Marx indeed was right, and his 
		reward has been to be unfairly maligned. He explained capitalism's 
		destructive contradictions and condemned the "free market" as anarchic 
		and ungovernable. It alienates the masses by preventing the creation of 
		a humane society. It produces class struggle between "haves" and 
		"have-nots," the bourgeoisie (capitalists) and proletariat (workers). It 
		exploits the many so a few can profit.
 
He predicted what's clear 
		today. Over time, competition produces a handful of winners in the form 
		of powerful monopolies or oligopolies controlling nearly all production, 
		commerce and finance. Exploitation increases. Successive crises erupt, 
		and ultimately abused workers react - according to Marx with an 
		inevitable socialist revolution because a system this inequitable can't 
		endure, so it won't.
 
Wolff explains more in his incisive 
		analysis and in discussion on-air with this writer. "Stagnant wages 
		traumatized (workers and destabilized families) accustomed to rising 
		consumption afforded by rising wages." As a result, more family members 
		work, put in longer hours on their jobs, assumed unmanageable debt to 
		keep spending, have exhausted its limits, are now defaulting on their 
		obligations, and so are corporations in as much or greater trouble.

──────────

▶ Exercise aim
Reproduce the entire passage on Marx and capitalism word for word. The listing after this point has no connection to the passage on Marx and capitalism.

▶ Extracted data

──────────

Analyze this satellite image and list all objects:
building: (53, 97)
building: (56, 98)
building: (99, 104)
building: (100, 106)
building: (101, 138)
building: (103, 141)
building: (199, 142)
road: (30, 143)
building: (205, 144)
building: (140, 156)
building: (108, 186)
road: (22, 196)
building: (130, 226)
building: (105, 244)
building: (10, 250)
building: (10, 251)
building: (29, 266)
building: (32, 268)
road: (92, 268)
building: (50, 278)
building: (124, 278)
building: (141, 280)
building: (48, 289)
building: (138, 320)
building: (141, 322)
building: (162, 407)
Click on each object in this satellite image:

──────────

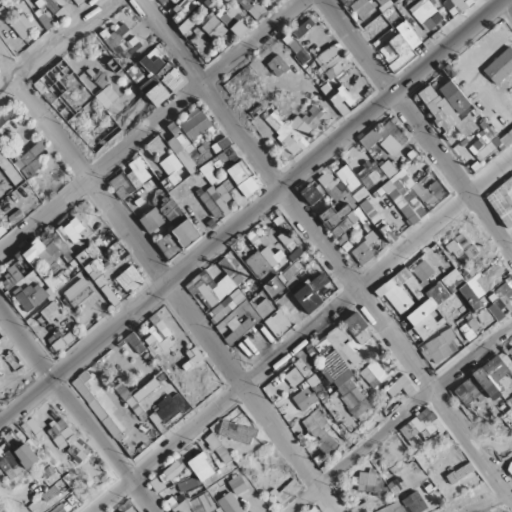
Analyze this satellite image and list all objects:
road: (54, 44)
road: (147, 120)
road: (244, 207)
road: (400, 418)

──────────

▶ The output
Marx indeed was right, and his 
		reward has been to be unfairly maligned. He explained capitalism's 
		destructive contradictions and condemned the "free market" as anarchic 
		and ungovernable. It alienates the masses by preventing the creation of 
		a humane society. It produces class struggle between "haves" and 
		"have-nots," the bourgeoisie (capitalists) and proletariat (workers). It 
		exploits the many so a few can profit.
 
He predicted what's clear 
		today. Over time, competition produces a handful of winners in the form 
		of powerful monopolies or oligopolies controlling nearly all production, 
		commerce and finance. Exploitation increases. Successive crises erupt, 
		and ultimately abused workers react - according to Marx with an 
		inevitable socialist revolution because a system this inequitable can't 
		endure, so it won't.
 
Wolff explains more in his incisive 
		analysis and in discussion on-air with this writer. "Stagnant wages 
		traumatized (workers and destabilized families) accustomed to rising 
		consumption afforded by rising wages." As a result, more family members 
		work, put in longer hours on their jobs, assumed unmanageable debt to 
		keep spending, have exhausted its limits, are now defaulting on their 
		obligations, and so are corporations in as much or greater trouble.